Process Extraction from Text: Benchmarking the State of the Art and Paving the Way for Future Challenges

The extraction of process models from text refers to the problem of turning the information contained in an unstructured textual process descriptions into a formal representation,i.e.,a process model. Several automated approaches have been proposed to tackle this problem, but they are highly heterogeneous in scope and underlying assumptions,i.e., differences in input, target output, and data used in their evaluation.As a result, it is currently unclear how well existing solutions are able to solve the model-extraction problem and how they compare to each other.We overcome this issue by comparing 10 state-of-the-art approaches for model extraction in a systematic manner, covering both qualitative and quantitative aspects.The qualitative evaluation compares the analysis of the primary studies on: 1 the main characteristics of each solution;2 the type of process model elements extracted from the input data;3 the experimental evaluation performed to evaluate the proposed framework.The results show a heterogeneity of techniques, elements extracted and evaluations conducted, that are often impossible to compare.To overcome this difficulty we propose a quantitative comparison of the tools proposed by the papers on the unifying task of process model entity and relation extraction so as to be able to compare them directly.The results show three distinct groups of tools in terms of performance, with no tool obtaining very good scores and also serious limitations.Moreover, the proposed evaluation pipeline can be considered a reference task on a well-defined dataset and metrics that can be used to compare new tools. The paper also presents a reflection on the results of the qualitative and quantitative evaluation on the limitations and challenges that the community needs to address in the future to produce significant advances in this area.

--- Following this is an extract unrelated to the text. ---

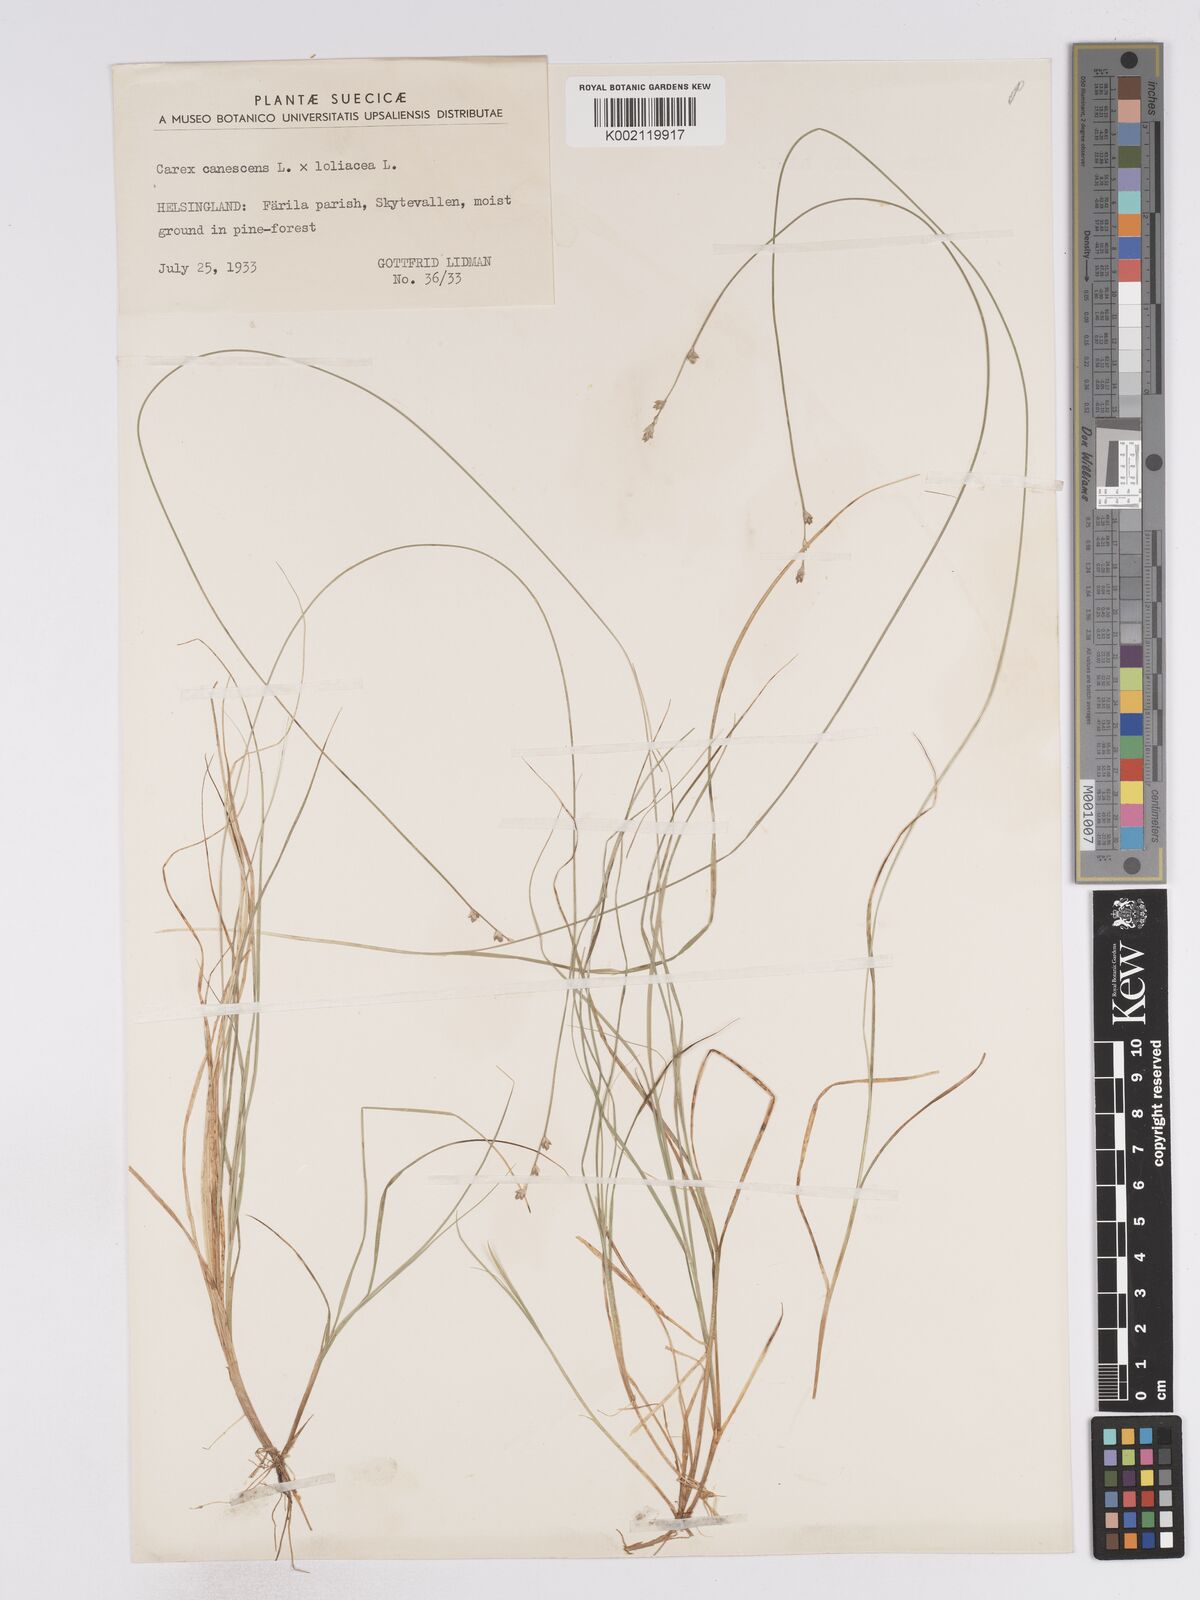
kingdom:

翻译：文本中流程模型的提取是指将非结构化文本流程描述中的信息转化为正式表示（即流程模型）的问题。已有多种自动化方法被提出以解决该问题，但这些方法在范围及基本假设（即输入、目标输出及评估所使用的数据）方面存在高度异质性。因此，目前尚不清楚现有解决方案在多大程度上能有效解决模型提取问题，以及它们之间如何相互对比。我们通过系统性地比较10种最新模型提取方法克服了这一挑战，涵盖了定性和定量两个维度。定性评估比较了主要研究在以下方面的分析：（1）每种解决方案的主要特征；（2）从输入数据中提取的流程模型元素类型；（3）为评估所提框架而进行的实验评估。结果表明，技术、提取的元素以及所进行的评估存在异质性，且往往难以直接比较。为克服这一困难，我们提出在流程模型实体与关系提取这一统一任务上，对论文中提出的工具进行定量比较，从而能够直接对比它们。结果表明，这些工具在性能上分为三个不同的组别，且没有任何工具获得非常高的分数，同时还存在严重局限性。此外，所提出的评估流程可被视为一个参考任务，基于定义明确的数据集和指标，可用于比较新工具。本文还基于定性和定量评估结果，反思了该领域未来需解决的局限性与挑战，以推动重大进展。